Turn the text of all the records below into a Markdown table with two columns, Number and Text. Put one line in each row, numbered in order, skip blank lines, and leave out the pictures.

□ □ □ □

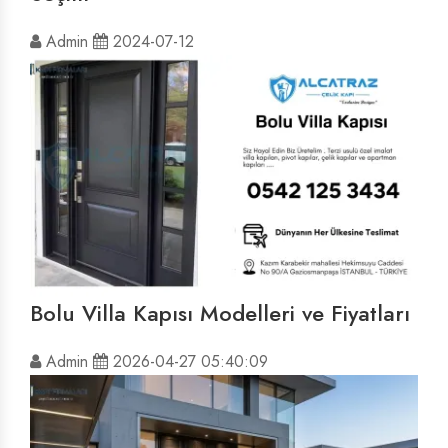
Admin
2024-07-12
Bolu Villa Kapısı Modelleri ve Fiyatları
Admin
2026-04-27 05:40:09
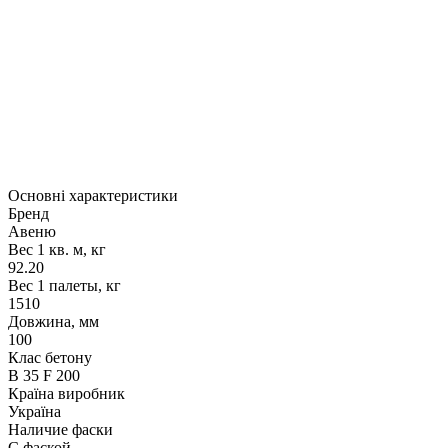
Основні характеристики
Бренд
Авеню
Вес 1 кв. м, кг
92.20
Вес 1 палеты, кг
1510
Довжина, мм
100
Клас бетону
В 35 F 200
Країна виробник
Україна
Наличие фаски
С фаской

□ □ □ □

◆ **Result**
| Number | Text |
|---|---|
| 1 | Admin |
| 2 | 2024-07-12 |
| 3 | Bolu Villa Kapısı Modelleri ve Fiyatları |
| 4 | Admin |
| 5 | 2026-04-27 05:40:09 |
| 6 | Основні характеристики |
| 7 | Бренд |
| 8 | Авеню |
| 9 | Вес 1 кв. м, кг |
| 10 | 92.20 |
| 11 | Вес 1 палеты, кг |
| 12 | 1510 |
| 13 | Довжина, мм |
| 14 | 100 |
| 15 | Клас бетону |
| 16 | В 35 F 200 |
| 17 | Країна виробник |
| 18 | Україна |
| 19 | Наличие фаски |
| 20 | С фаской |